STUDY TEXT:
┄┄┄┄┄┄┄┄┄┄
It is easiest to generate tools for galaxy when the
applications or scripts can take arbitrarily named input
files and generate output to given path names.
Input directories, output directories are very convenient on
the command line, but more of a challenge when crafting a
galaxy tool.
That said, many applications require a wrapper script to
work with in galaxy.
Thank you for the consistent script_info[] help/usage syntax
in the qiime scripts, which enabled me to generate a
skeleton galaxy tool_config file for each qiime script.
I had some time last spring to work on integrating qiime
into galaxy.
Unfortunately, I haven't had any time since to work on this.
I put those partial results on the Galaxy Tool Shed:
http://toolshed.g2.bx.psu.edu/
There's a continuing effort at George Mason University to
incorporate qiime into galaxy tools, so you may want to ask
them what they need.
I started by generating galaxy tool_config files, e.g.
align_seqs.xml, by using python to get the script_info[]
from the qiime script:
$ cat generate_tool_config.bash
#!/usr/bin/env bash
python $1 > ${1%.*}.help
cat tool_template.txt | sed "s/__TOOL_BINARY__/${1}/" |
python -i $1 -h > ${1%.*}.log
(I'll attach tool_template.txt )
This generated skeleton tool_config .xml files that I could
then edit as needed.
(
http://wiki.g2.bx.psu.edu/Admin/Tools/Tool%20Config%20Syntax
)
I originally was calling all qiime scripts from a tool
wrapper: qiime_wrapper.py
But, if a script can be called with any input filepaths and
write its results to any filepaths, and only writes to
STDERR when it fails, then you could call that script
directly.
When should you use a tool_wrapper or call the qiime script
directly?
Many of the qiime scripts could probably be called
directly, especially if it can be called with arbitary
input/output file pathnames.
┄┄┄┄┄┄┄┄┄┄
RAW DATA:
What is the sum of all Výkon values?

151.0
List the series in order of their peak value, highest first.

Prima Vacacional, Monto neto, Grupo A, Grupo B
┄┄┄┄┄┄┄┄┄┄
TASKS TO COMPLETE:
(a) Using the post about bringing qiime into galaxy above, decide whether each statement agrees with it: (i) The writer has kept working on the qiime integration since last spring. (ii) The partial results were put on the Galaxy Tool Shed. (iii) Input and output directories are easy to handle when building a galaxy tool. Answer yes or no for each, quoting the words of the post that settle it.
(b) Sum up the post about bringing qiime into galaxy in two sentences.
(c) From the post about bringing qiime into galaxy, extract the passage starting with "Unfortunately, I haven't" and going on through "tool_config files, e.g.".

ANSWERS TO THE TASKS:
(a)
(i) No: "Unfortunately, I haven't had any time since to work on this."
(ii) Yes: "I put those partial results on the Galaxy Tool Shed"
(iii) No: "Input directories, output directories are very convenient on the command line, but more of a challenge when crafting a galaxy tool."

(b) Galaxy tools are easiest to build when a script takes any input file names and writes output to given paths, and the writer used the script_info[] help syntax in the qiime scripts to generate skeleton tool_config files, then put the partial results on the Galaxy Tool Shed. Instead of calling every qiime script through a wrapper, many of them could probably be called directly, especially those that accept arbitrary input and output file paths.

(c)
Unfortunately, I haven't had any time since to work on this.
I put those partial results on the Galaxy Tool Shed:
http://toolshed.g2.bx.psu.edu/
There's a continuing effort at George Mason University to
incorporate qiime into galaxy tools, so you may want to ask
them what they need.
I started by generating galaxy tool_config files, e.g.